The records

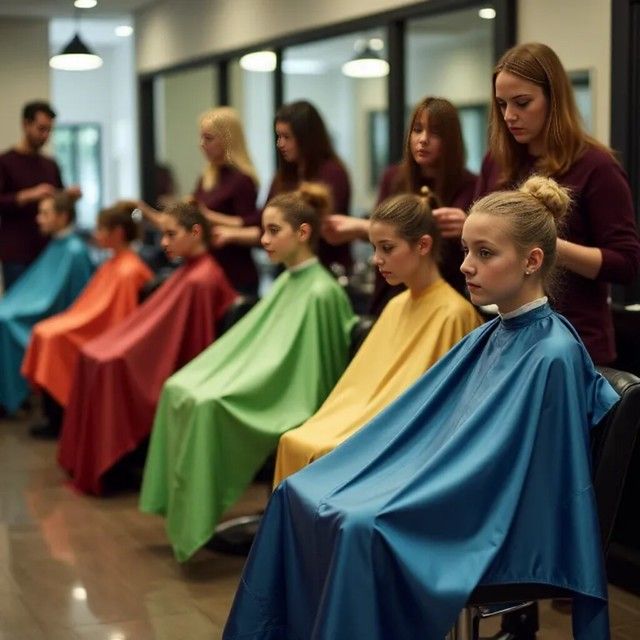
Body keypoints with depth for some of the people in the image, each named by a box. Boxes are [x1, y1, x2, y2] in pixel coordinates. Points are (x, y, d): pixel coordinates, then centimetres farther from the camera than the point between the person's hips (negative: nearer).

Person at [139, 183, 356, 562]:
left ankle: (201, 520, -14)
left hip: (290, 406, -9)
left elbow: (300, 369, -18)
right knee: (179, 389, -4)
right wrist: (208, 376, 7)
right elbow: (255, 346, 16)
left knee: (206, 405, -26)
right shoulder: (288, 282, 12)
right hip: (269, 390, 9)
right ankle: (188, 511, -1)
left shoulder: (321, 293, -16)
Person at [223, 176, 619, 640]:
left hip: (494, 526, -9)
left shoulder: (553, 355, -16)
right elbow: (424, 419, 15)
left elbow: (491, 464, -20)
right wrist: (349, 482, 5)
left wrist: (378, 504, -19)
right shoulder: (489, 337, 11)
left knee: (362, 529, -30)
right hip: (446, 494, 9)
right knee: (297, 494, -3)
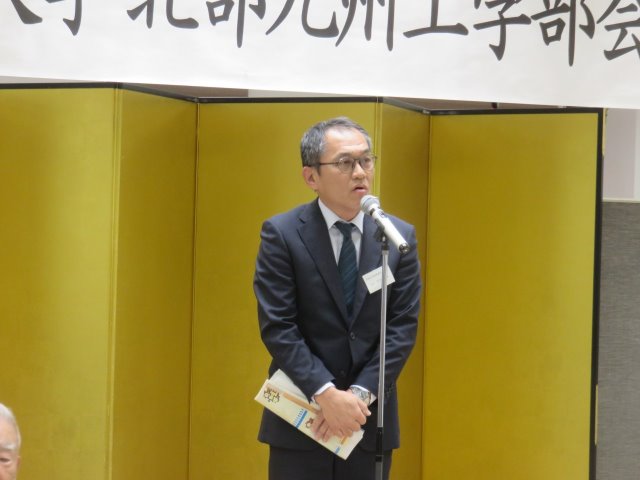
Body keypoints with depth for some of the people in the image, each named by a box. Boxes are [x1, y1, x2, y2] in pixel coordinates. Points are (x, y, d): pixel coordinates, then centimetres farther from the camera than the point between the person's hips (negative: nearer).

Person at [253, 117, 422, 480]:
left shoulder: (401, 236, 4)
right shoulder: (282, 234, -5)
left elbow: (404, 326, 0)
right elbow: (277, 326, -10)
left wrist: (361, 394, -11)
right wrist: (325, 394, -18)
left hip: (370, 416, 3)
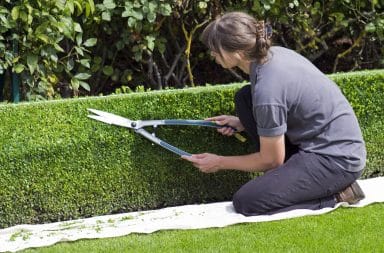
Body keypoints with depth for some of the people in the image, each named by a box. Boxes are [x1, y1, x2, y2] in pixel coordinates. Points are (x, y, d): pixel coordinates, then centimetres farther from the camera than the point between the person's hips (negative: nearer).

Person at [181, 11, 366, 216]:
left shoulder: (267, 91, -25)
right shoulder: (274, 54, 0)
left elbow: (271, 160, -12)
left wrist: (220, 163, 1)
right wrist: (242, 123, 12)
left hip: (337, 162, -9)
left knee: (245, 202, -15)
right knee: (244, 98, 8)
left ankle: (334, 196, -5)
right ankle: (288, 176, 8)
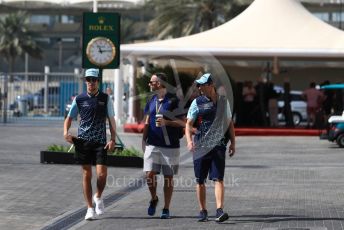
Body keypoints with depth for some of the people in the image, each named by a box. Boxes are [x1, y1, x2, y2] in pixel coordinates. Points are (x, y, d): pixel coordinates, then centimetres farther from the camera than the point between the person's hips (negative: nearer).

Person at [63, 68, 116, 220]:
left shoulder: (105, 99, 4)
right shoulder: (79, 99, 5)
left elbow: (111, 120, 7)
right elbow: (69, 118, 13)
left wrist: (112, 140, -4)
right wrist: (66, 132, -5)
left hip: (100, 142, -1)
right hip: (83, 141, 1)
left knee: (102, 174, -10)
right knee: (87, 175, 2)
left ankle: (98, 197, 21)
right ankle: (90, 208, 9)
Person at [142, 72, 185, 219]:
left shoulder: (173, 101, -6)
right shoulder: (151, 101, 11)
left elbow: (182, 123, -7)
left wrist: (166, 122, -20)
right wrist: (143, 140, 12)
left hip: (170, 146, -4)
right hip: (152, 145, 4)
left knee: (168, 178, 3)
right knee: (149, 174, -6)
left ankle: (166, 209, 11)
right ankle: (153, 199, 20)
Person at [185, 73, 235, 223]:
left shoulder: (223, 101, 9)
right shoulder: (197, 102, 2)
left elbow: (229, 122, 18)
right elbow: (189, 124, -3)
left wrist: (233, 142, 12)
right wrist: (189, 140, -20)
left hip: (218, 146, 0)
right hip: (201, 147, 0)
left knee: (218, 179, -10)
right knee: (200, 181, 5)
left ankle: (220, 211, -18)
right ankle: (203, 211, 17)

---

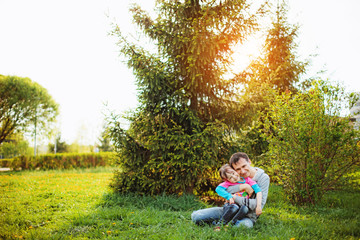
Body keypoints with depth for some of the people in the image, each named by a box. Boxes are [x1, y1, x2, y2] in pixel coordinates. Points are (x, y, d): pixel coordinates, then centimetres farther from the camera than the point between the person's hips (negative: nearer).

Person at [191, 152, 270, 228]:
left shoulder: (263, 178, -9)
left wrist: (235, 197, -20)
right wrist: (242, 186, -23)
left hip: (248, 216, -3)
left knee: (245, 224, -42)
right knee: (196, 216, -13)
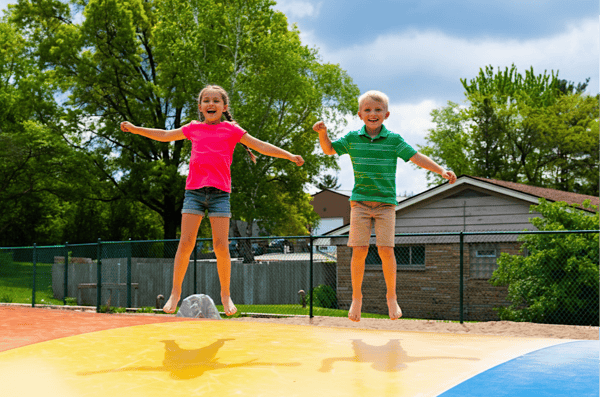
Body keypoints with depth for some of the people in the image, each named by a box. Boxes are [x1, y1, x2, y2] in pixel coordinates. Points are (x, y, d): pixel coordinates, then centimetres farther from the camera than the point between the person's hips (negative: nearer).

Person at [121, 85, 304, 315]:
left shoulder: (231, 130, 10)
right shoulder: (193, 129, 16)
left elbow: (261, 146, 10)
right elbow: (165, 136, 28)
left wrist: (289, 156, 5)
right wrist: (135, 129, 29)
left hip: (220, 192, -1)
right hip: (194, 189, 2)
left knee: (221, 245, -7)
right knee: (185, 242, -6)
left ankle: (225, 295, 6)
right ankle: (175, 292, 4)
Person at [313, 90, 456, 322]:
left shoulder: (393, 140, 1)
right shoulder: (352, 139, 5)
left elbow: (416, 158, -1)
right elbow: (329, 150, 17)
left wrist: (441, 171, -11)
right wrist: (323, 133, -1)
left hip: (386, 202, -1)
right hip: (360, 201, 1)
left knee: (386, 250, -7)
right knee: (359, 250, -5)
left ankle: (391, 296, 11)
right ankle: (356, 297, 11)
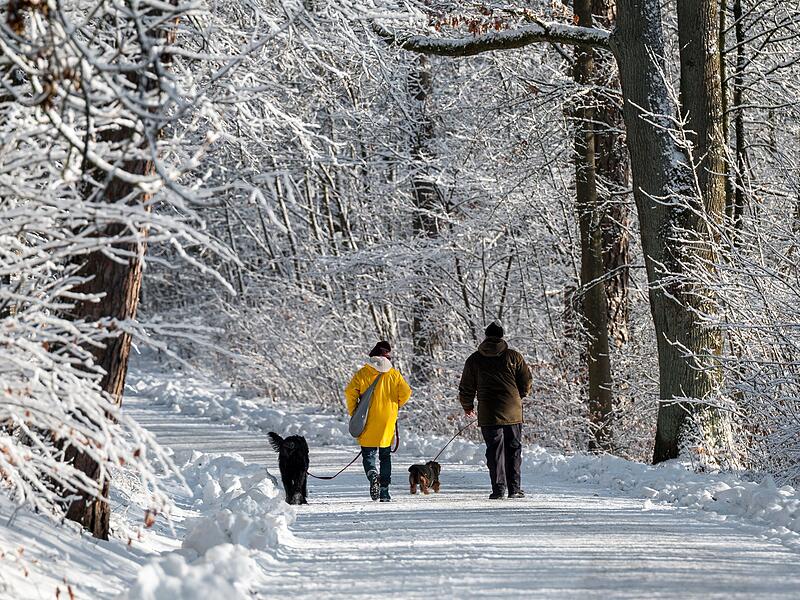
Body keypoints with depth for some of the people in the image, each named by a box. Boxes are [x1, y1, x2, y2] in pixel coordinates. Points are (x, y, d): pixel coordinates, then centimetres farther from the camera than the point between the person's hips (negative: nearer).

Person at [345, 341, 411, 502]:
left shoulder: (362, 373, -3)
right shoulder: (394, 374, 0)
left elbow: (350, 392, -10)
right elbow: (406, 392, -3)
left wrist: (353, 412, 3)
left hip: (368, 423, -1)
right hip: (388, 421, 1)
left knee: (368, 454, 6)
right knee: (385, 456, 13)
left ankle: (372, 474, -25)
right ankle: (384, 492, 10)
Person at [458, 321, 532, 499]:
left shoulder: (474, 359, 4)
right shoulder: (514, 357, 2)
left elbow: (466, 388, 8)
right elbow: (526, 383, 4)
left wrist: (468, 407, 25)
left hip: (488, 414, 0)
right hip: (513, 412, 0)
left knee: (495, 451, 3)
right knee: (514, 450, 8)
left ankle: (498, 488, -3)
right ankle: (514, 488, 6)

Problem description
Look above for the line holding "left knee: (102, 174, -10)" and the line holding "left wrist: (166, 122, -20)". Retype both, and every line between them, word for word and nothing else.

Written response
left knee: (102, 174, -10)
right knee: (87, 175, 2)
left ankle: (98, 197, 21)
right ankle: (90, 208, 9)
Person at [142, 72, 185, 219]:
left shoulder: (173, 101, -6)
right shoulder: (151, 101, 11)
left elbow: (182, 123, -7)
left wrist: (166, 122, -20)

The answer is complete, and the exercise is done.